Em menos de um mês, quatro jogadores formados ou desenvolvidos nas categorias de base do Flamengo deixaram o Rio de Janeiro com o mesmo destino: Portugal.
Rayan Lucas foi para o Alverca. Alan Santos acertou com o Benfica. Kaio Nóbrega seguiu para o Estoril. E Guilherme Gomes foi negociado com o Gil Vicente.
Os negócios são diferentes entre si, mas existe um elemento que se repete e chama atenção: o Flamengo, em vez de simplesmente vender os jogadores e encerrar completamente a relação econômica com eles, optou por manter percentuais relevantes dos direitos econômicos em praticamente todas as operações.
É um movimento que pode indicar uma estratégia mais clara do clube para jovens que já chegaram ao limite da formação, mas ainda não encontraram espaço consistente no elenco profissional.
Portugal, nesse cenário, começa a aparecer não apenas como mercado comprador, mas como uma espécie de segunda etapa de desenvolvimento e valorização para atletas da base rubro-negra.
Quatro saídas em poucas semanas
O primeiro movimento recente foi o de Rayan Lucas.
O volante de 21 anos acertou com o Alverca no início de agosto.
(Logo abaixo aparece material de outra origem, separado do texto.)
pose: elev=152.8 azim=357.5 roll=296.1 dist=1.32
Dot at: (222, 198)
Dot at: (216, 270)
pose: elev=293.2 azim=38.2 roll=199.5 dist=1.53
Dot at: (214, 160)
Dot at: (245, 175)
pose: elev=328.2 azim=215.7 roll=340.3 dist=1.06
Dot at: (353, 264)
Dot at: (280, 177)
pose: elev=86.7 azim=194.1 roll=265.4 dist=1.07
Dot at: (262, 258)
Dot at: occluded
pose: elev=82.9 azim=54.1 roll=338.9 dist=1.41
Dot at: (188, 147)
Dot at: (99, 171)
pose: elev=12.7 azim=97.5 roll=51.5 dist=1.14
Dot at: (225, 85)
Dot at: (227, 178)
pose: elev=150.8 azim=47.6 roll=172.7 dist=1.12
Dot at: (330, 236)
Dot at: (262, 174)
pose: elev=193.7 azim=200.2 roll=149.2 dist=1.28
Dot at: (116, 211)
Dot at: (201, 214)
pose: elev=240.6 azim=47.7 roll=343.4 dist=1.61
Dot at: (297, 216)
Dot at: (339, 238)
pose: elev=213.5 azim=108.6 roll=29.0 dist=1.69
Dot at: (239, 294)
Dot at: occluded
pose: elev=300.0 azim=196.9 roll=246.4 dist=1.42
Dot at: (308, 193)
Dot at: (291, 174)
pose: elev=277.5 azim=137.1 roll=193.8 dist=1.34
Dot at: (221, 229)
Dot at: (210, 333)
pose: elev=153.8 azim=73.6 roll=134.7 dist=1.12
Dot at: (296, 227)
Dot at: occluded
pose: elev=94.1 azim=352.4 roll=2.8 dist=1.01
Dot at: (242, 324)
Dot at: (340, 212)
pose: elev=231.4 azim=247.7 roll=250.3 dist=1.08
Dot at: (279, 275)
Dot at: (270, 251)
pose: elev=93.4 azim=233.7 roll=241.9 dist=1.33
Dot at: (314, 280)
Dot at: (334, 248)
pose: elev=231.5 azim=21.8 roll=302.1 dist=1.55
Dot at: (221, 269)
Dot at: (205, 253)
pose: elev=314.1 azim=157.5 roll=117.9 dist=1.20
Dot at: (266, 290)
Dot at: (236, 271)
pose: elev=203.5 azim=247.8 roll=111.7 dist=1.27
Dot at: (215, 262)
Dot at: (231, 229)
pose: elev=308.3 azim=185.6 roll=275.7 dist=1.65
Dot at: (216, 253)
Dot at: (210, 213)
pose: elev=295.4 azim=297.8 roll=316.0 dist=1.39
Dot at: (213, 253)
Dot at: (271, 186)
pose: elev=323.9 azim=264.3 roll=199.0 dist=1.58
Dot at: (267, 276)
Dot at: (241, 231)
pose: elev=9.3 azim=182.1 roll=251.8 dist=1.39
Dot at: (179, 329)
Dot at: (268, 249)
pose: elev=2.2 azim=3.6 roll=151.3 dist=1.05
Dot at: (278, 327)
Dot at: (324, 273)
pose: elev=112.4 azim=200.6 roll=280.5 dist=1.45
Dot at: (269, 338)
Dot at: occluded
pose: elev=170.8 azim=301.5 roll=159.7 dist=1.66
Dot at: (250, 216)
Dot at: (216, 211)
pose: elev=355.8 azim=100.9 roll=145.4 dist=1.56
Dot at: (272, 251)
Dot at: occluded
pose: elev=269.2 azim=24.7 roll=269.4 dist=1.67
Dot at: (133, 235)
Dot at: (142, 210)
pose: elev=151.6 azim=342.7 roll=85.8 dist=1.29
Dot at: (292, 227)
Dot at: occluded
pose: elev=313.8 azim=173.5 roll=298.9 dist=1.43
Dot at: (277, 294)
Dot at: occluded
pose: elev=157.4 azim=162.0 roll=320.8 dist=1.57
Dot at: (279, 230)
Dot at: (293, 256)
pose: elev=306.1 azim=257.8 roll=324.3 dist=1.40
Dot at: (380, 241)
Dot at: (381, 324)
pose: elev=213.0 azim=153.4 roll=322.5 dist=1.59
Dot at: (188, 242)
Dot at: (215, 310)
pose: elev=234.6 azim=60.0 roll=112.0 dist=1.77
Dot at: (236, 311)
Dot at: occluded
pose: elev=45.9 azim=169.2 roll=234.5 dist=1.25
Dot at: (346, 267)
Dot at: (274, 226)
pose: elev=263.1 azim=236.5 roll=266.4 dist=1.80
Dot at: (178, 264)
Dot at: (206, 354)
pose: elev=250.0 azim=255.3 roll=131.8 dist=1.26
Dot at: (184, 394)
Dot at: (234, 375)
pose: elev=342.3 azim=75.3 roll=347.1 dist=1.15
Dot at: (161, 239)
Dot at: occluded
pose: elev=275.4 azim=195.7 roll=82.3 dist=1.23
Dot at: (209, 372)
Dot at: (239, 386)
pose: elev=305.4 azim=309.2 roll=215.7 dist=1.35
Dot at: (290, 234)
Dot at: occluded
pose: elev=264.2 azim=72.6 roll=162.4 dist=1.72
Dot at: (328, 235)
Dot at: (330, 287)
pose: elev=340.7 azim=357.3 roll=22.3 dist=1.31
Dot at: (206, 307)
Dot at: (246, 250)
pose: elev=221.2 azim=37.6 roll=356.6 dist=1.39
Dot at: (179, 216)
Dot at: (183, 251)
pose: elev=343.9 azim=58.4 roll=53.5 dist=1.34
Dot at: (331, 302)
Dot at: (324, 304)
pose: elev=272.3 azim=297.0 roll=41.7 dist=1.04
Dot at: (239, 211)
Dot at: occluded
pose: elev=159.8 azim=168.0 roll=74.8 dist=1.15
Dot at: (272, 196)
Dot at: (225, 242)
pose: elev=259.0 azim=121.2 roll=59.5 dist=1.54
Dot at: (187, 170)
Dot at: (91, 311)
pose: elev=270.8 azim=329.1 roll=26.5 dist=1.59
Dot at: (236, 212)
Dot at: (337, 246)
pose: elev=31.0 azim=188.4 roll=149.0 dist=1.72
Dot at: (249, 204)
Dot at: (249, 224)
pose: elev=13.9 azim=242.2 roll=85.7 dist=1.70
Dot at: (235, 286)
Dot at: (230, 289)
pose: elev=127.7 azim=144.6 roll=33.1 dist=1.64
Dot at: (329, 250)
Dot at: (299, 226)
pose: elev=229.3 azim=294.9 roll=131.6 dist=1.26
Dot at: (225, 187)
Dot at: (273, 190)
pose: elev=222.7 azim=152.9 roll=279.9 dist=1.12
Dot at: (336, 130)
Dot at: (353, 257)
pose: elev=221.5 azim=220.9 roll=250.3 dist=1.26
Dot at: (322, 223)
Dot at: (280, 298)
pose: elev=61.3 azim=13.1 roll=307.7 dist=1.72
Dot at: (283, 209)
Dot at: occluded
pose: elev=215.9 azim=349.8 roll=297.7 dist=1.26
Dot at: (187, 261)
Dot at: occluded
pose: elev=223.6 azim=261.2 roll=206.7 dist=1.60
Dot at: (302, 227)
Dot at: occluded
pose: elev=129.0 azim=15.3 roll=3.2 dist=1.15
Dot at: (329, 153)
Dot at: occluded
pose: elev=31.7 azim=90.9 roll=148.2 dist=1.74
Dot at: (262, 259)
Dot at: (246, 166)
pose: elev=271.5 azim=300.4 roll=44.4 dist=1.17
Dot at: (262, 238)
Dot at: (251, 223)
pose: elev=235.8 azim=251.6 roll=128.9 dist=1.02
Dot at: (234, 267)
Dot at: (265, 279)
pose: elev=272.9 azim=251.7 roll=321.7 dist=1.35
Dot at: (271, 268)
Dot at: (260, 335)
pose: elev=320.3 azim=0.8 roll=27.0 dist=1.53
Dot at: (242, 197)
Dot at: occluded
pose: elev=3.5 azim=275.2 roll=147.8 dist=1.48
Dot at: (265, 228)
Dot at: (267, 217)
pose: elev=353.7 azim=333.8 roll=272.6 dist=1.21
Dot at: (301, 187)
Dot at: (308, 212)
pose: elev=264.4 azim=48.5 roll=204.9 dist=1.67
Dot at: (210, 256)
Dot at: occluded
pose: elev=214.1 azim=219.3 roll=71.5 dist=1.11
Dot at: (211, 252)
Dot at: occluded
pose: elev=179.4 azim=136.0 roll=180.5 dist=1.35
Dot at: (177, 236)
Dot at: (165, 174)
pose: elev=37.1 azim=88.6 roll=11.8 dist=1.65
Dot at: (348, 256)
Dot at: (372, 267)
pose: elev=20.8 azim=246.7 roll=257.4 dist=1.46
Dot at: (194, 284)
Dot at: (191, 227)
O Flamengo não recebeu compensação financeira imediata, mas manteve 50% dos direitos econômicos do jogador.
Rayan já havia passado anteriormente pelo Sporting, onde atuou principalmente pela equipe B, e retornou ao Flamengo sem conseguir espaço definitivo no elenco principal.
Poucos dias depois, foi a vez de Alan Santos.
O atacante de 19 anos foi negociado em definitivo com o Benfica. Também não houve pagamento imediato ao Flamengo, mas o clube permaneceu com 50% dos direitos econômicos do atleta, apostando em uma futura valorização.
Na sequência, Kaio Nóbrega também deixou o clube.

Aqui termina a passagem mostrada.